For the purposes of sub-paragraph (3)tax advantage” is to be construed in accordance with section 1139 of CTA 2010.

Corporation tax consequences of ceasing to be a QAHC

31

(1)

For the purposes of corporation tax, when a QAHC ceases to be a QAHC—

(a)

a new accounting period begins on at the beginning of the day after the day on which it ceased to be a QAHC, and

(b)

accordingly, its previous accounting period ended at the end of the day on which it ceased to be a QAHC.

(2)

The following are to be treated, for the purposes of corporation tax, as sold by a QAHC immediately before it ceased to be a QAHC and reacquired by that company immediately after the start of that new accounting period—

(a)

any overseas land it holds;

(b)

any loan relationship or derivative contract the QAHC is party to for the purposes of an overseas property business of the QAHC, to the extent (apportioned on a just and reasonable basis)—

(i)

the relationship or contract is attributable to those purposes, and

(ii)

profits arising from that relationship or contract were exempt from corporation tax as a result of paragraph 52(4);

(c)

any qualifying shares it holds.

(3)

The sale and reacquisition deemed under sub-paragraph (2) is to be treated as being for a consideration equal to the market value of the assets immediately before the QAHC ceased to be a QAHC.

(4)

Paragraph 11 of Schedule 7AC to TCGA 1992 has effect as if any reference to a “deemed disposal and reacquisition” did not include a deemed sale and reacquisition under sub-paragraph (2) of this paragraph.

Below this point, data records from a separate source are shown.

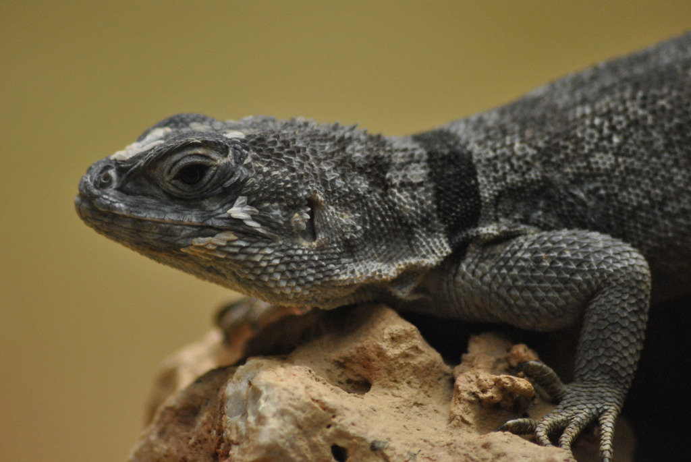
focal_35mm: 450
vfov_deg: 3.1
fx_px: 8646
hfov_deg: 4.6
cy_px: 231
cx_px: 346
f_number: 5.6
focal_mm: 300
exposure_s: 1/500
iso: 800
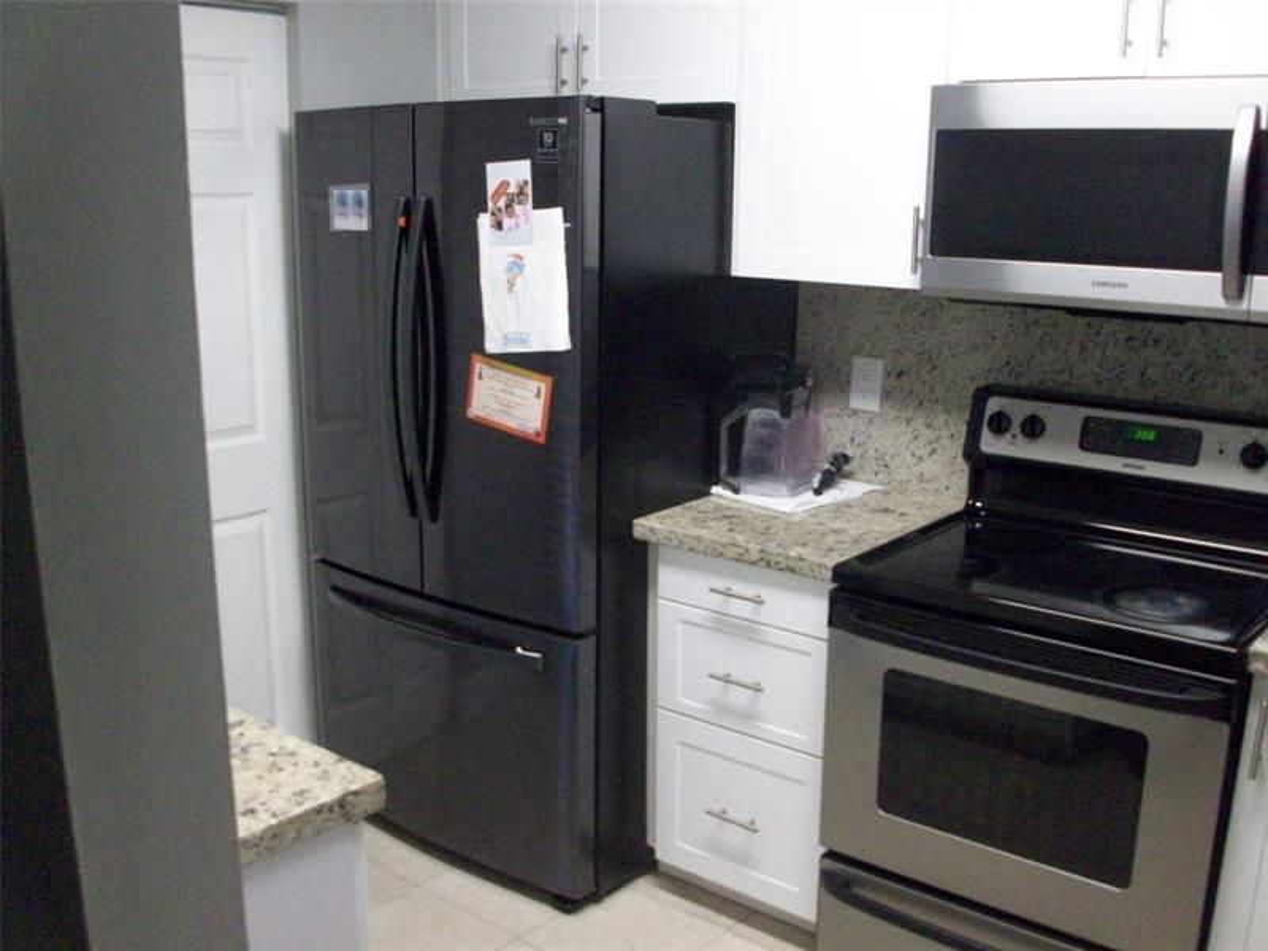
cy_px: 476
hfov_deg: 54.0
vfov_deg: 41.8
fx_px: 1245
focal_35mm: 34
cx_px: 634
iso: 369
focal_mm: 5.7
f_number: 2.8
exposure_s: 1/64
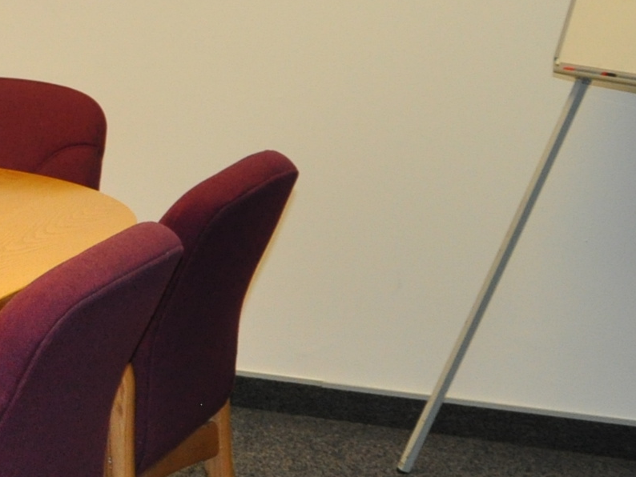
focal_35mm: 105
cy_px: 171
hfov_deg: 16.3
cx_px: -446
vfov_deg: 14.1
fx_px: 1930
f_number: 4
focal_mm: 18
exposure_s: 1/60
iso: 800
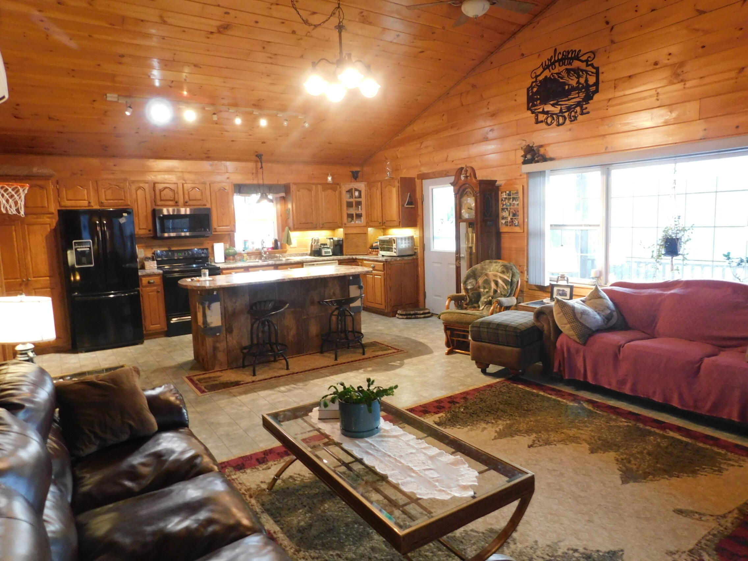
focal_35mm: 23
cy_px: 280
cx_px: 374
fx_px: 497
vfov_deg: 58.9
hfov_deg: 73.9
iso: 400
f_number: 3
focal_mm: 4
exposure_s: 1/20
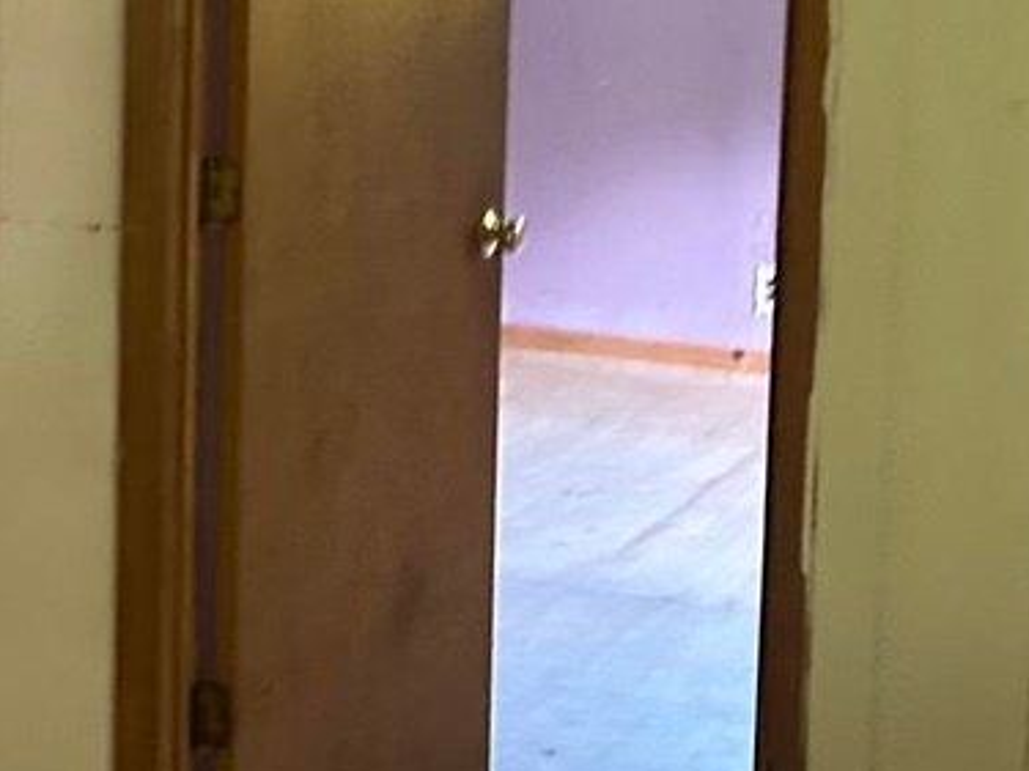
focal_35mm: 105
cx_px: 10
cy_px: 106
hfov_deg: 18.3
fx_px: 3120
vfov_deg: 14.0
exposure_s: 1/60
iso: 320
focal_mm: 5.7
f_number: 1.5
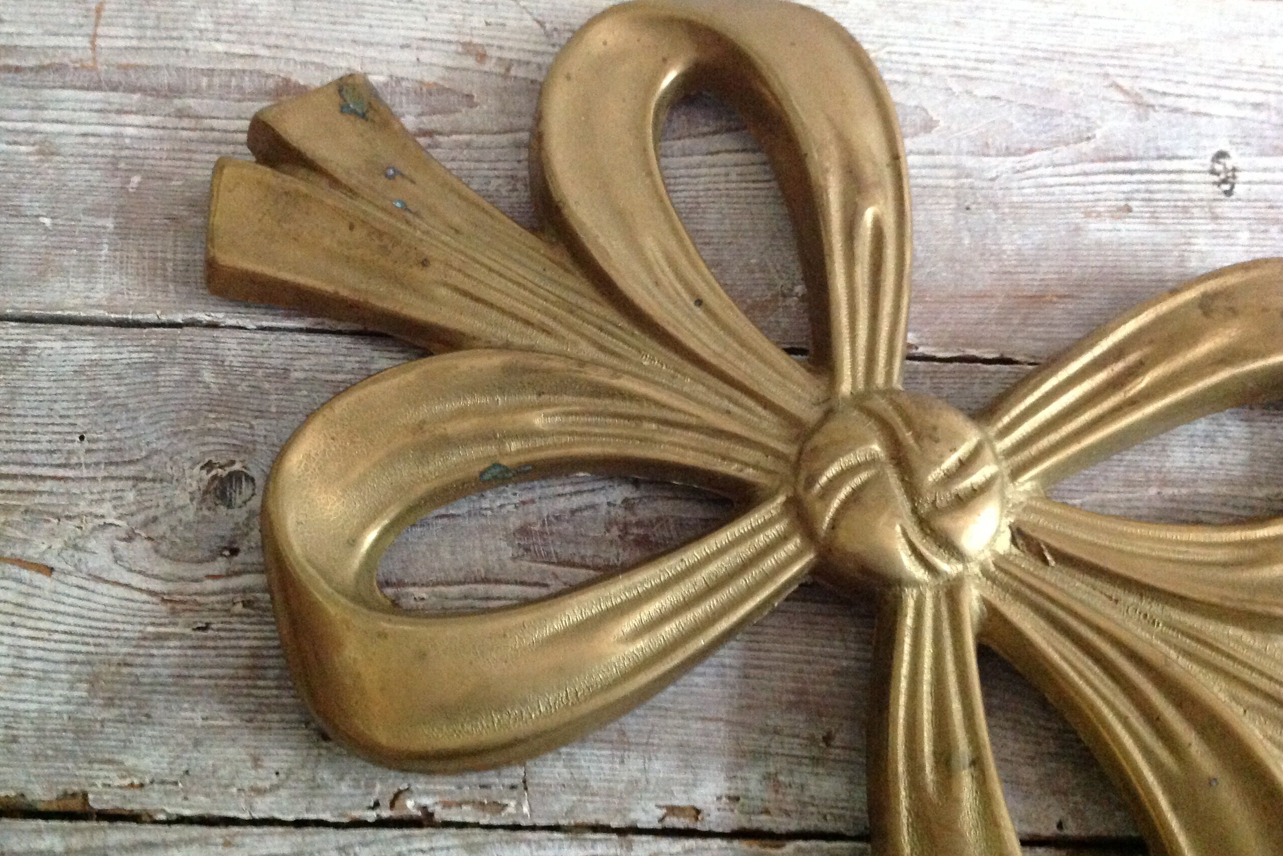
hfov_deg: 51.9
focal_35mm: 37
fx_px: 1319
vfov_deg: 35.9
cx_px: 640
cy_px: 459
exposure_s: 1/15
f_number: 2.4
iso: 640
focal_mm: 4.28
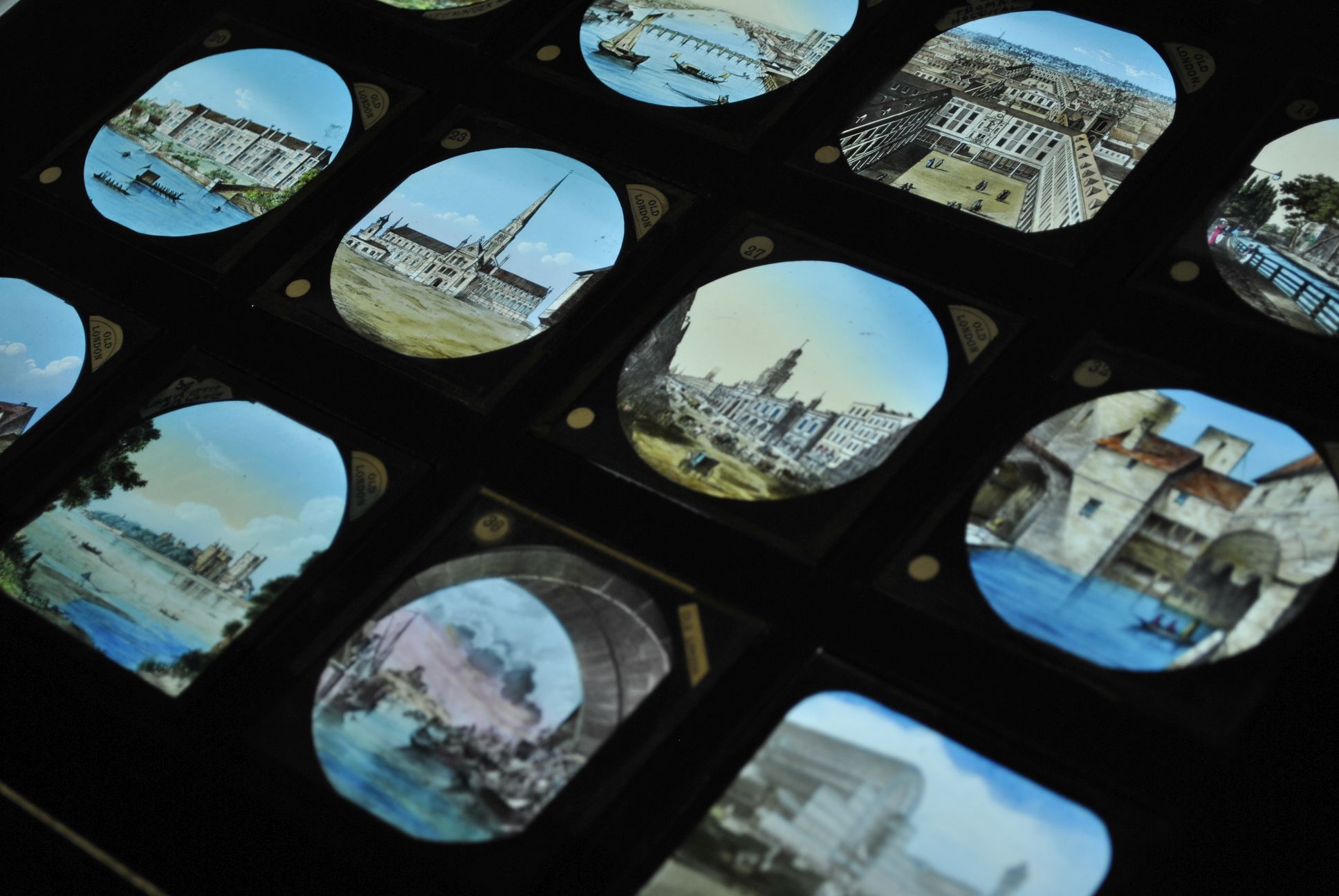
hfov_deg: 31.9
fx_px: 2346
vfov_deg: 21.6
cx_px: 670
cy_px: 448
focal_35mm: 63
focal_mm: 42
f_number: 5.3
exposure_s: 1/8
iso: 140
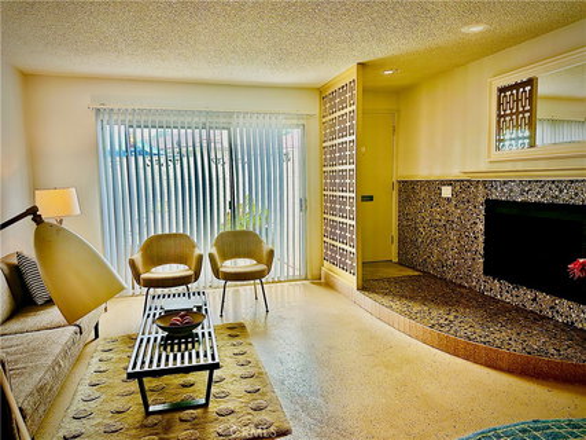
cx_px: 293
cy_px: 220
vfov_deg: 56.8
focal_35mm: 24
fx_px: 406
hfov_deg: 71.6
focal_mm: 6.86
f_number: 1.78
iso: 64
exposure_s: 1/134
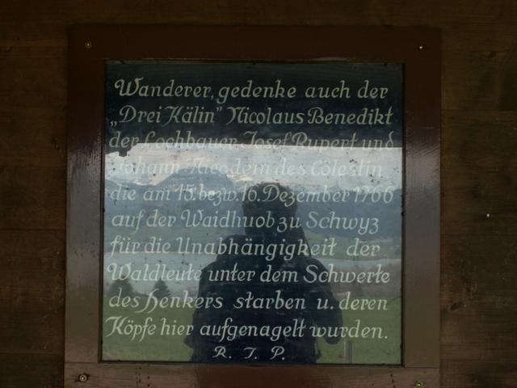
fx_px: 956
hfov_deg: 30.3
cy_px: 194
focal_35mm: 64
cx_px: 258
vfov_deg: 22.9
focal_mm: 10.72
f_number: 4
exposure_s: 1/50
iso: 50
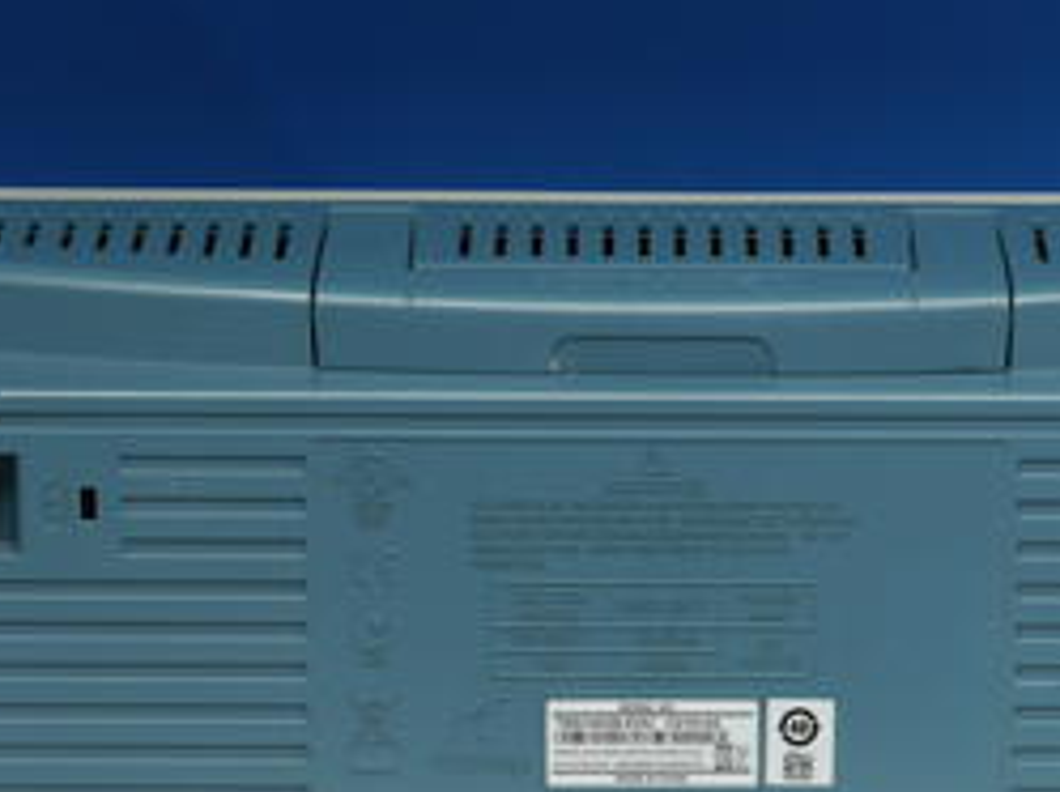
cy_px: 596
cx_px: 647
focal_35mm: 222
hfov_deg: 8.9
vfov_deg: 6.7
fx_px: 6788
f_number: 11
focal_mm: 69
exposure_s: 1/8
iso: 400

Certain interest payments made around exit to be treated as made by a QAHC

32

Where—

(a)

interest is payable under securities of a company in connection with arrangements for a transfer of relevant interests in that company, or in an enhanced class of that company, and

(b)

that company ceased to be a QAHC as a result of that transfer,

any payment of that interest made on the same day as the company ceased to be a QAHC after it ceased being a QAHC is to be treated as a payment of interest by a QAHC.